• Task item:
Only lines that contain the word "using" belong in the answer; copy them from the records below.

BEGIN

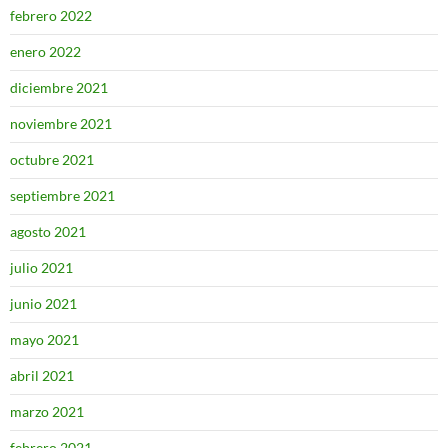
febrero 2022
enero 2022
diciembre 2021
noviembre 2021
octubre 2021
septiembre 2021
agosto 2021
julio 2021
junio 2021
mayo 2021
abril 2021
marzo 2021
febrero 2021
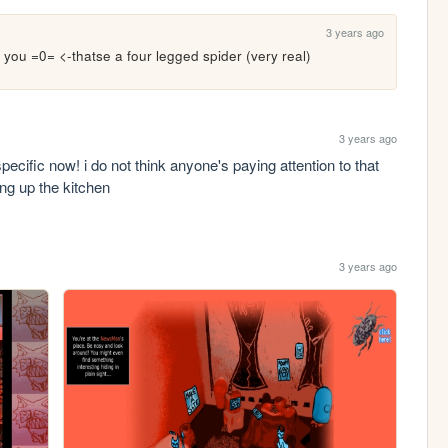
3 years ago
 you =0= <-thatse a four legged spider (very real)
3 years ago
ecific now! i do not think anyone's paying attention to that 
ing up the kitchen
3 years ago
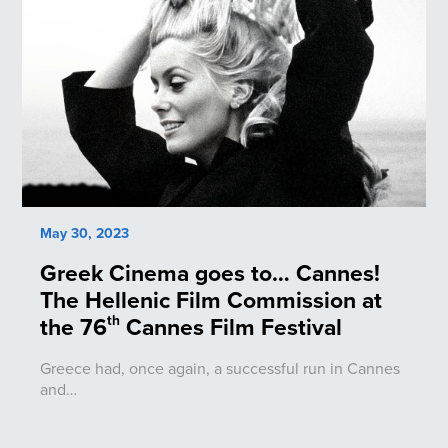
May 30, 2023
Greek Cinema goes to… Cannes!
The Hellenic Film Commission at
the 76
Cannes Film Festival
th
Greece had, once again, a successful run in Cannes
and…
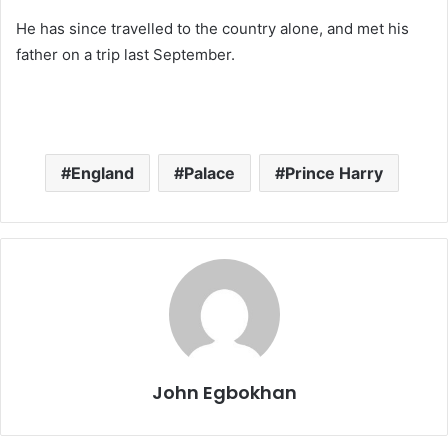
He has since travelled to the country alone, and met his
father on a trip last September.
England
Palace
Prince Harry
John Egbokhan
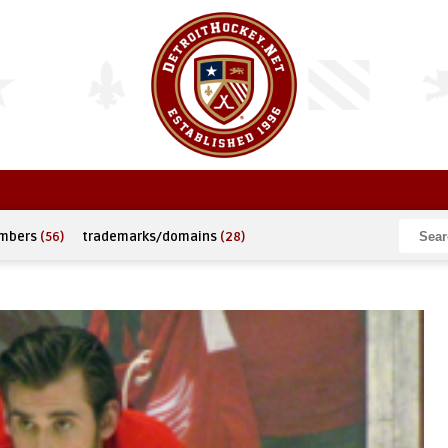
umbers
(56)
trademarks/domains
(28)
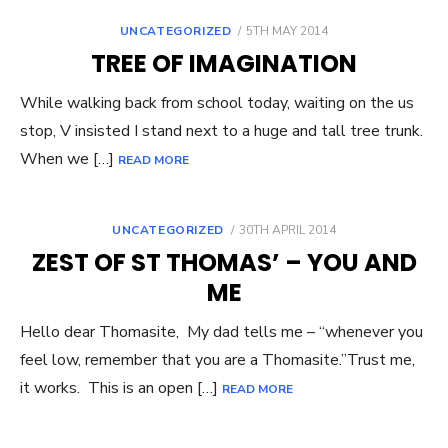
POSTED
UNCATEGORIZED
5TH MAY 2014
ON
TREE OF IMAGINATION
While walking back from school today, waiting on the us
stop, V insisted I stand next to a huge and tall tree trunk.
When we […]
READ MORE
POSTED
UNCATEGORIZED
30TH APRIL 2014
ON
ZEST OF ST THOMAS’ – YOU AND
ME
Hello dear Thomasite, My dad tells me – “whenever you
feel low, remember that you are a Thomasite.”Trust me,
it works. This is an open […]
READ MORE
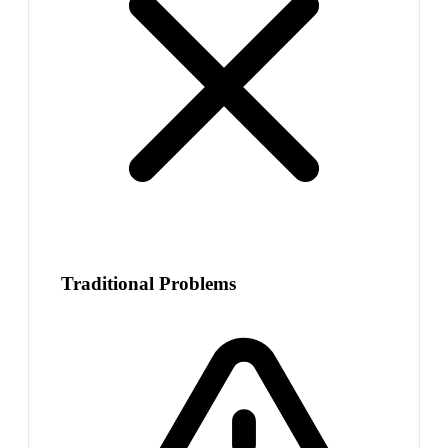
Traditional Problems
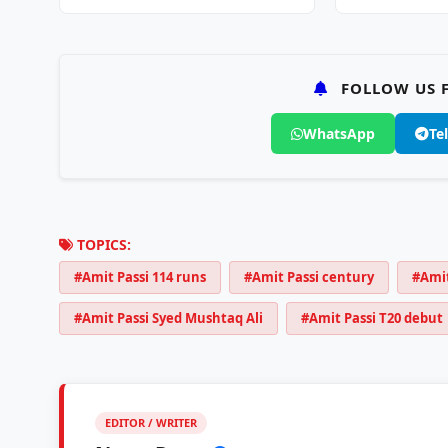
Championship…
2026…
FOLLOW US F
WhatsApp
Te
TOPICS:
#Amit Passi 114 runs
#Amit Passi century
#Amit
#Amit Passi Syed Mushtaq Ali
#Amit Passi T20 debut
EDITOR / WRITER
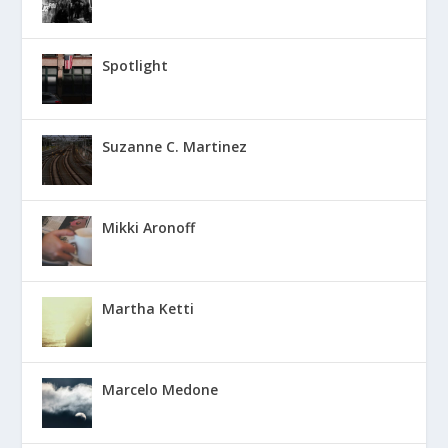
Spotlight
Suzanne C. Martinez
Mikki Aronoff
Martha Ketti
Marcelo Medone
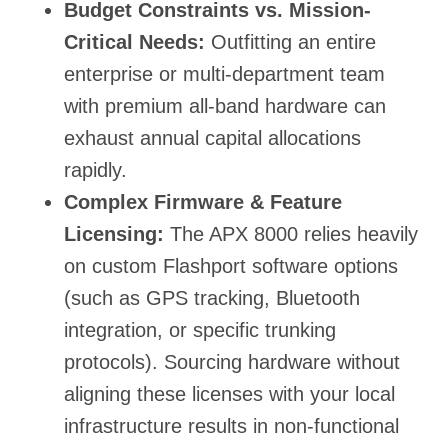
Budget Constraints vs. Mission-
Critical Needs:
Outfitting an entire
enterprise or multi-department team
with premium all-band hardware can
exhaust annual capital allocations
rapidly.
Complex Firmware & Feature
Licensing:
The APX 8000 relies heavily
on custom Flashport software options
(such as GPS tracking, Bluetooth
integration, or specific trunking
protocols). Sourcing hardware without
aligning these licenses with your local
infrastructure results in non-functional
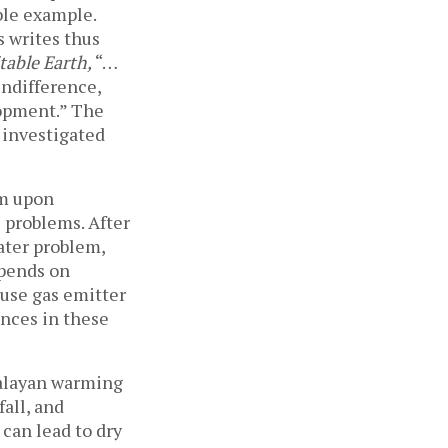
ble example.
s writes thus
able Earth,
“…
ndifference,
lopment.” The
 investigated
sm upon
e problems. After
water problem,
epends on
ouse gas emitter
ances in these
malayan warming
fall, and
 can lead to dry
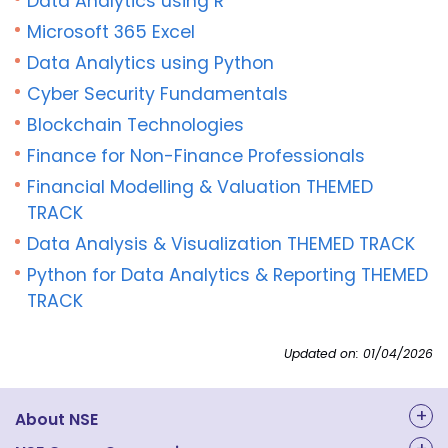
Data Analytics using R
Microsoft 365 Excel
Data Analytics using Python
Cyber Security Fundamentals
Blockchain Technologies
Finance for Non-Finance Professionals
Financial Modelling & Valuation THEMED
TRACK
Data Analysis & Visualization THEMED TRACK
Python for Data Analytics & Reporting THEMED
TRACK
Updated on: 01/04/2026
About NSE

END

• Worked solution:
Data Analytics using R
Data Analytics using Python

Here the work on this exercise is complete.